Buying Energy in Deregulated Markets

Brian Hicks

Written By Brian Hicks

Posted May 15, 2014

Electric bills have become a fact of modern life. It’s harder to live without electricity than it is to find the money to pay your electric bill. It’s that simple.

While many of us don’t give a second thought to our bills, it’s important to remember where the money goes, and what it’s for.

Until fairly recently, large utility companies held total power over energy prices. They would buy energy from companies that generated it, and then distribute and sell it to customers. In many markets, this is still the case.

Since 1996, some states have deregulated their gas and electricity markets to improve competition in pricing. Rather than have the utilities sell electricity, they just distribute it to energy retailers who can compete on a price level.

As red-blooded Americans, we applaud the idea of competition, but now we also have a whole new set of problems. After all, it was deregulation that triggered California’s electricity crisis back in 2000 when Enron got too greedy.

Fast forward to today, and there are more complaints than ever in certain regions of the country where electricity has been deregulated.

A lot of these complaints stem from energy consumers who say they were duped with promises of low rates that vanished in a sea of hidden fees and high-pressure sales tactics.

As always, we need to be careful as consumers. By this time next year, some of these customers who were promised big savings by these alternative electric suppliers could be paying up to 20 percent more than what the big utility is charging.

Buyer beware

I’m not saying that alternative providers are a bad thing. With the right deal, customers can still save money and it’s always good to have choices. But at the end of the day it’s buyer beware, just like anything else.

If we look at Chicago and its variable prices on May 7, according to the Chicago Tribune, Viridian was at 15 cents per kilowatt-hour, Starion Energy was at 13 cents per kilowatt-hour, Ambit Energy 11 cents per kilowatt-hour and Xoom Energy was at 10 cents per kilowatt-hour.

So, if you were living in Chicago last week you would be lucky to have Xoom Energy as your provider. But in some cases, consumers are seeing electric bills quadruple from month to month with no real way of knowing how the rates were calculated. This is all perfectly legal, too. ComEd (NYSE: EXC), the major utility provider for the Chicago area, would need to show customers where it was getting its numbers.

Representatives from these alternate providers contend that varying prices and spikes in charges come from different plans. One customer might pay more because they signed up for a premium service that offers a more expensive energy product. They would also say that the data collected by the Chicago Tribune only looks at the month of May and doesn’t include savings from a year total.

Deregulation’s Dark Past

If we go back in time for a moment, we can’t forget about Enron’s manipulation of California’s power market during the year 2000, which eventually rolled into two consecutive days of major blackouts that June.

Enron traders were supposed to reap big rewards for the company by exploiting loopholes in California’s flawed electricity market, and for most of that year, that’s what they did.

By June 14, as a heat wave swept through Northern California, Enron traders had clogged Path 26 with power, creating a bottleneck that restricted power via Path 15 to Northern California.
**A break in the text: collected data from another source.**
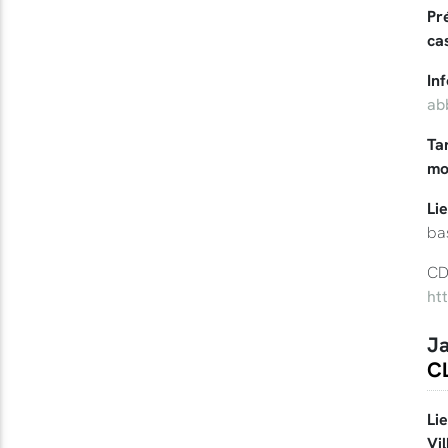
Pr
ca
In
ab
Tar
mo
Li
ba
CD
ht
Ja
CL
Li
Vil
Oops.

That lasted for two days and left more than 100,000 businesses and residents in the dark. People were trapped in elevators; pretty much everything in Northern California came to a screeching halt and it cost millions of dollars in lost revenue.

Enron was still sitting pretty. The aggressive trading was steadily filling their pockets while they took advantage of a wholesale market that bolstered Enron’s stock. Those blackouts pushed some California businesses into more than $1 billion in long-term energy contracts with the company.

Enron really got its hands dirty on this one, and we all know what happened from there. The American energy company was up to its ears in legal troubles by 2001 – fraud and corporate corruption swallowed it whole – and it went bankrupt in by late 2001.

The End

Unregulated suppliers can offer a healthy alternative to the big utility companies, but it’s important to understand the process and exactly what it is we’re signing up for.

The Enron scandal opened eyes not just to energy practices, but to business practices in general. The United States uses more than 4 trillion kilowatt hours of energy per year, and the demand is constantly growing. In the absence of regulation, there is bound to be exploitation.

But it’s a free market, and deregulation is just the name of the game now. At the very least, it gives small companies a shot at contending with the ten major providers who dominate the industry. It keeps them on their toes and keeps the price of electricity competitive.

An increasing amount of people are signing up for alternative services, too. The Illinois Commerce Commission reported that 3 million residential consumers will buy electricity through an alternative provider this year, compared with just 1.8 million in 2013.

The real answer is, no matter who you decide to get your energy from, the big guy or the little guy, the one true way to find savings through power is to use it more efficiently. Turn off the lights, use power strips, and in general, just be conscious of the energy you’re using. Then it won’t really matter where your electricity originated.